#### [WHAT YOU NEED TO DO]
Write out exactly the lines below that run from the one containing "thumb mcp: (10, 284)" through the one containing "middle pip: (157, 273)", both included, with no other lines.

-------------------------

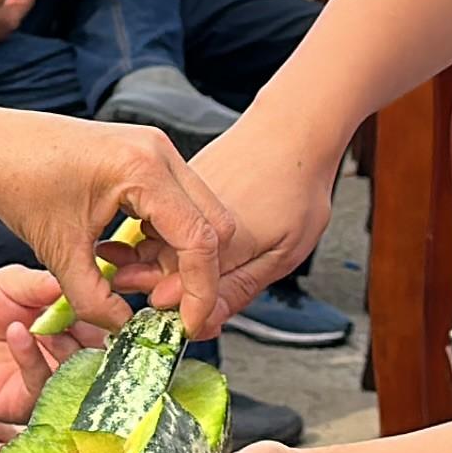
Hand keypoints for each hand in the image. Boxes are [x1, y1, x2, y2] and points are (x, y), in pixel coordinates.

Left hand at [0, 110, 233, 329]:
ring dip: (171, 258)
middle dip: (190, 274)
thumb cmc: (17, 184)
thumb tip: (126, 329)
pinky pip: (174, 207)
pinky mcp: (144, 157)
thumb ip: (94, 299)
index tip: (185, 326)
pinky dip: (158, 240)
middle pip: (212, 227)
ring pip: (196, 218)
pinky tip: (118, 256)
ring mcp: (154, 151)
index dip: (199, 291)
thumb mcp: (58, 252)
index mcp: (143, 168)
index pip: (200, 240)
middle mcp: (159, 152)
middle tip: (150, 302)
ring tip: (122, 278)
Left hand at [0, 264, 102, 421]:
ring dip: (67, 346)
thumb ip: (43, 284)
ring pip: (76, 373)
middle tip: (81, 314)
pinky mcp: (23, 403)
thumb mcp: (10, 284)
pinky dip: (33, 357)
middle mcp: (63, 357)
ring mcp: (46, 382)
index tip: (99, 293)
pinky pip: (40, 384)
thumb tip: (80, 280)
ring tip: (47, 325)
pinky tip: (18, 332)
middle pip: (97, 351)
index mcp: (68, 327)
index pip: (100, 322)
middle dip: (92, 332)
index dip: (103, 309)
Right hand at [162, 115, 339, 330]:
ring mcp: (176, 199)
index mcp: (215, 244)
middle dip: (164, 293)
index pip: (180, 295)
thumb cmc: (297, 187)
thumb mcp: (283, 253)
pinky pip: (159, 222)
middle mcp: (185, 220)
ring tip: (175, 277)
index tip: (196, 324)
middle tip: (185, 305)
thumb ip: (238, 289)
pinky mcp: (175, 185)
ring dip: (156, 267)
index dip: (186, 314)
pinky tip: (180, 246)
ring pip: (154, 248)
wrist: (292, 129)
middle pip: (157, 273)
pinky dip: (162, 240)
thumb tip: (205, 320)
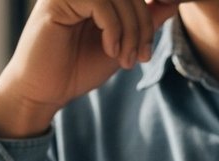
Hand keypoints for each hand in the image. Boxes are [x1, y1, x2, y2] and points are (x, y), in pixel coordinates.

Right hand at [0, 0, 179, 136]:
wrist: (43, 92)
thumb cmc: (77, 69)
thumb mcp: (122, 44)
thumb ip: (146, 21)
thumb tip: (175, 1)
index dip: (152, 9)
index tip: (153, 40)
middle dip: (144, 25)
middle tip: (142, 56)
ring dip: (131, 30)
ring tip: (126, 59)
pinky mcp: (57, 0)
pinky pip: (100, 2)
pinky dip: (113, 29)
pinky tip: (110, 51)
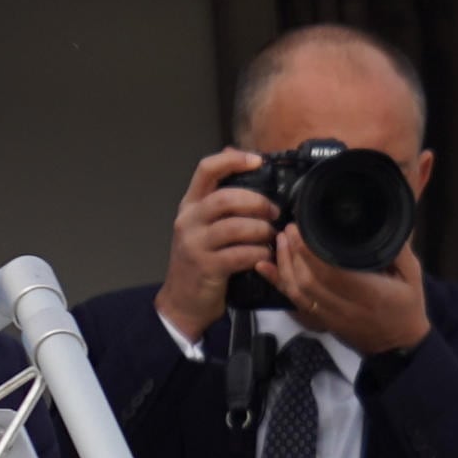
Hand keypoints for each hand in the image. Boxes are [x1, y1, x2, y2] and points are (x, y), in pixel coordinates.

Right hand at [155, 147, 276, 343]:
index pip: (206, 170)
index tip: (257, 160)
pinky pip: (240, 254)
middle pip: (225, 198)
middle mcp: (189, 221)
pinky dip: (259, 253)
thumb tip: (236, 156)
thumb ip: (219, 198)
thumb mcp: (204, 225)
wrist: (183, 301)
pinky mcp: (207, 267)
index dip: (233, 160)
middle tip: (274, 212)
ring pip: (235, 227)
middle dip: (257, 202)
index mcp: (190, 205)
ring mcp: (195, 245)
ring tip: (271, 236)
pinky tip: (266, 255)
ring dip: (261, 230)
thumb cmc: (201, 259)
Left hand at [268, 228, 429, 357]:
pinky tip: (265, 266)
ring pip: (297, 291)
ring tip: (280, 240)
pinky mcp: (321, 320)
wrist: (399, 346)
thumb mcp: (412, 275)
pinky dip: (277, 282)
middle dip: (294, 252)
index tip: (302, 228)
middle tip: (289, 228)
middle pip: (308, 281)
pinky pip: (294, 301)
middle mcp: (346, 308)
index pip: (332, 272)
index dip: (311, 251)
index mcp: (370, 294)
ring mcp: (330, 317)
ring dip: (284, 264)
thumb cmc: (407, 307)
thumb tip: (382, 221)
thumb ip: (398, 250)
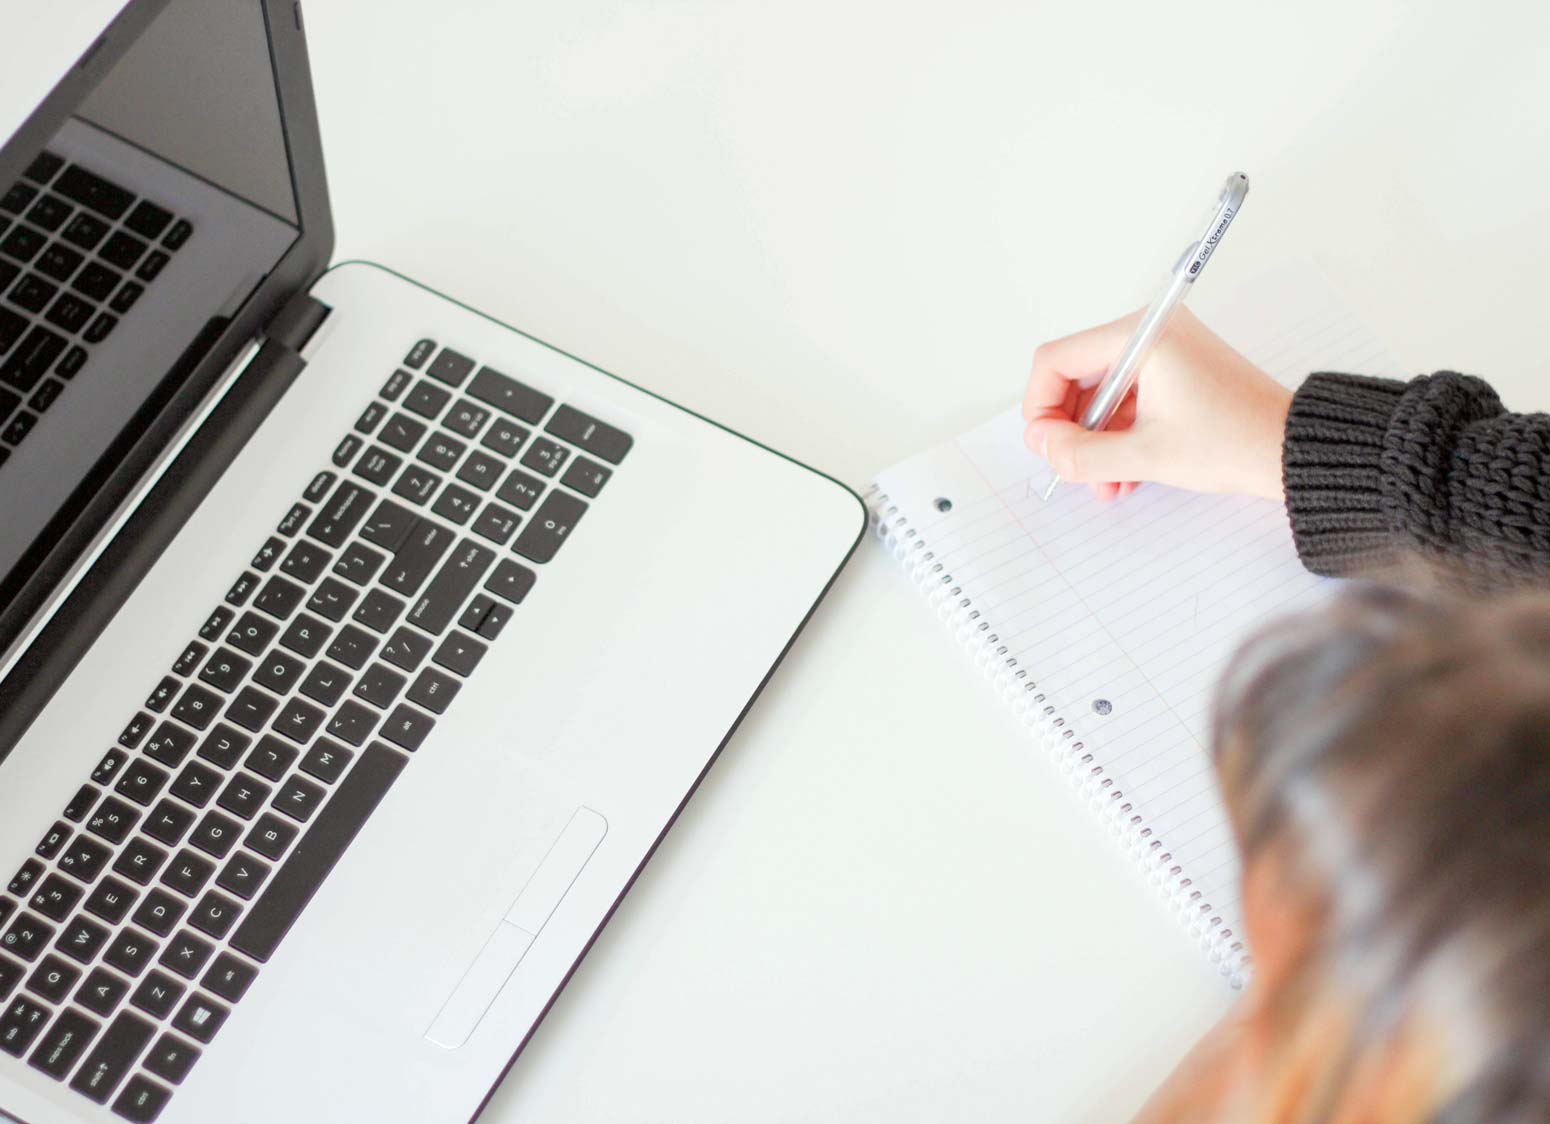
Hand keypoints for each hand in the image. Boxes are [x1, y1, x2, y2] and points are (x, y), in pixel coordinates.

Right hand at [1022, 307, 1291, 501]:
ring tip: (1104, 482)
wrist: (1293, 450)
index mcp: (1141, 336)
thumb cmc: (1236, 441)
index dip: (1040, 406)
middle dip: (1070, 429)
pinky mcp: (1175, 373)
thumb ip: (1081, 453)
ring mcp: (1164, 352)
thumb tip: (1042, 444)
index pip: (1056, 359)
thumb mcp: (1145, 455)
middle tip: (1072, 467)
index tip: (1046, 445)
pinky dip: (1118, 435)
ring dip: (1094, 441)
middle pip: (1076, 377)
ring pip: (1100, 395)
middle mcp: (1150, 334)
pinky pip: (1127, 401)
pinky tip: (1123, 474)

-------------------------

#### [WRITTEN SOLUTION]
thumb mcp: (10, 284)
pinky dip: (33, 357)
middle mcp: (63, 357)
ring mcp: (46, 382)
index tip: (99, 293)
pinky pip: (40, 384)
thumb tip: (80, 280)
ring tip: (47, 325)
pinky tip: (18, 332)
middle pip: (97, 351)
index mcp: (68, 327)
index pip: (100, 322)
middle dip: (92, 332)
index dip: (103, 309)
Right hand at [162, 115, 339, 330]:
ring mcp: (176, 199)
index mcp: (215, 244)
middle dip: (164, 293)
index pip: (180, 295)
thumb cmc: (297, 187)
thumb mcp: (283, 253)
pinky pip: (159, 222)
middle mcp: (185, 220)
ring tip: (175, 277)
index tip: (196, 324)
middle tip: (185, 305)
thumb ip: (238, 289)
pinky mcp: (175, 185)
ring dip: (156, 267)
index dip: (186, 314)
pinky tip: (180, 246)
ring pip: (154, 248)
wrist: (292, 129)
middle pip: (157, 273)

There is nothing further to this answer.